== Task description ==
Reproduce the source text of the entries below character for character, omitting the images.

(Stored data)
-=-=-=-=-

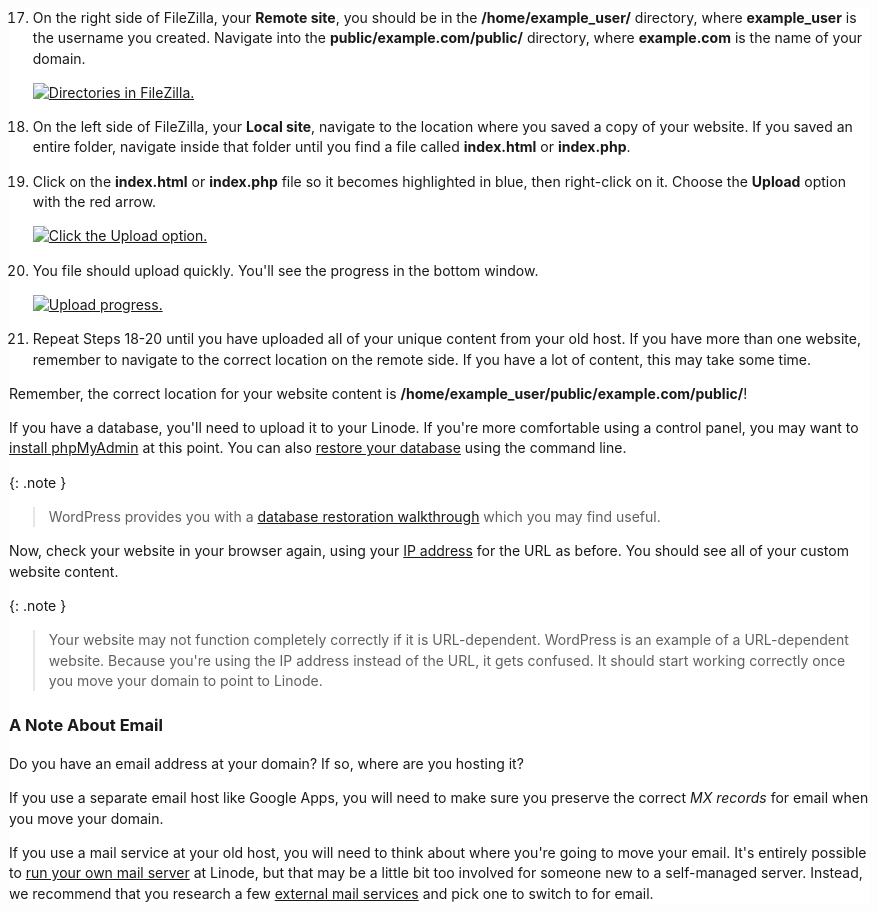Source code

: 17. On the right side of FileZilla, your **Remote site**, you should be in the **/home/example\_user/** directory, where **example\_user** is the username you created. Navigate into the **public/example.com/public/** directory, where **example.com** is the name of your domain.

    [![Directories in FileZilla.](/docs/assets/1443-filezilla_uploaded_directories_sm.png)](/docs/assets/1444-filezilla_uploaded_directories.png)

18. On the left side of FileZilla, your **Local site**, navigate to the location where you saved a copy of your website. If you saved an entire folder, navigate inside that folder until you find a file called **index.html** or **index.php**.
19. Click on the **index.html** or **index.php** file so it becomes highlighted in blue, then right-click on it. Choose the **Upload** option with the red arrow.

    [![Click the Upload option.](/docs/assets/1445-filezilla_upload_markup_sm.png)](/docs/assets/1446-filezilla_upload_markup.png)

20. You file should upload quickly. You'll see the progress in the bottom window.

    [![Upload progress.](/docs/assets/1448-filezilla_upload_inprogress_cropped_sm.png)](/docs/assets/1447-filezilla_upload_inprogress_cropped.png)

21. Repeat Steps 18-20 until you have uploaded all of your unique content from your old host. If you have more than one website, remember to navigate to the correct location on the remote side. If you have a lot of content, this may take some time.

Remember, the correct location for your website content is **/home/example\_user/public/example.com/public/**!

If you have a database, you'll need to upload it to your Linode. If you're more comfortable using a control panel, you may want to [install phpMyAdmin](/docs/databases/mysql/phpmyadmin-ubuntu-12.04-precise) at this point. You can also [restore your database](/docs/databases/mysql/backup-options#sph_restoring-a-single-database-from-backup) using the command line.

 {: .note }
>
> WordPress provides you with a [database restoration walkthrough](http://codex.wordpress.org/Restoring_Your_Database_From_Backup) which you may find useful.

Now, check your website in your browser again, using your [IP address](/docs/getting-started#sph_finding-the-ip-address) for the URL as before. You should see all of your custom website content.

 {: .note }
>
> Your website may not function completely correctly if it is URL-dependent. WordPress is an example of a URL-dependent website. Because you're using the IP address instead of the URL, it gets confused. It should start working correctly once you move your domain to point to Linode.

### A Note About Email

Do you have an email address at your domain? If so, where are you hosting it?

If you use a separate email host like Google Apps, you will need to make sure you preserve the correct *MX records* for email when you move your domain.

If you use a mail service at your old host, you will need to think about where you're going to move your email. It's entirely possible to [run your own mail server](/docs/mailserver) at Linode, but that may be a little bit too involved for someone new to a self-managed server. Instead, we recommend that you research a few [external mail services](/docs/mailserver#sph_external-mail-services) and pick one to switch to for email.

-=-=-=-=-

== Written response ==
Source code

: 17. On the right side of FileZilla, your **Remote site**, you should be in the **/home/example\_user/** directory, where **example\_user** is the username you created. Navigate into the **public/example.com/public/** directory, where **example.com** is the name of your domain.

    [![Directories in FileZilla.](/docs/assets/1443-filezilla_uploaded_directories_sm.png)](/docs/assets/1444-filezilla_uploaded_directories.png)

18. On the left side of FileZilla, your **Local site**, navigate to the location where you saved a copy of your website. If you saved an entire folder, navigate inside that folder until you find a file called **index.html** or **index.php**.
19. Click on the **index.html** or **index.php** file so it becomes highlighted in blue, then right-click on it. Choose the **Upload** option with the red arrow.

    [![Click the Upload option.](/docs/assets/1445-filezilla_upload_markup_sm.png)](/docs/assets/1446-filezilla_upload_markup.png)

20. You file should upload quickly. You'll see the progress in the bottom window.

    [![Upload progress.](/docs/assets/1448-filezilla_upload_inprogress_cropped_sm.png)](/docs/assets/1447-filezilla_upload_inprogress_cropped.png)

21. Repeat Steps 18-20 until you have uploaded all of your unique content from your old host. If you have more than one website, remember to navigate to the correct location on the remote side. If you have a lot of content, this may take some time.

Remember, the correct location for your website content is **/home/example\_user/public/example.com/public/**!

If you have a database, you'll need to upload it to your Linode. If you're more comfortable using a control panel, you may want to [install phpMyAdmin](/docs/databases/mysql/phpmyadmin-ubuntu-12.04-precise) at this point. You can also [restore your database](/docs/databases/mysql/backup-options#sph_restoring-a-single-database-from-backup) using the command line.

 {: .note }
>
> WordPress provides you with a [database restoration walkthrough](http://codex.wordpress.org/Restoring_Your_Database_From_Backup) which you may find useful.

Now, check your website in your browser again, using your [IP address](/docs/getting-started#sph_finding-the-ip-address) for the URL as before. You should see all of your custom website content.

 {: .note }
>
> Your website may not function completely correctly if it is URL-dependent. WordPress is an example of a URL-dependent website. Because you're using the IP address instead of the URL, it gets confused. It should start working correctly once you move your domain to point to Linode.

### A Note About Email

Do you have an email address at your domain? If so, where are you hosting it?

If you use a separate email host like Google Apps, you will need to make sure you preserve the correct *MX records* for email when you move your domain.

If you use a mail service at your old host, you will need to think about where you're going to move your email. It's entirely possible to [run your own mail server](/docs/mailserver) at Linode, but that may be a little bit too involved for someone new to a self-managed server. Instead, we recommend that you research a few [external mail services](/docs/mailserver#sph_external-mail-services) and pick one to switch to for email.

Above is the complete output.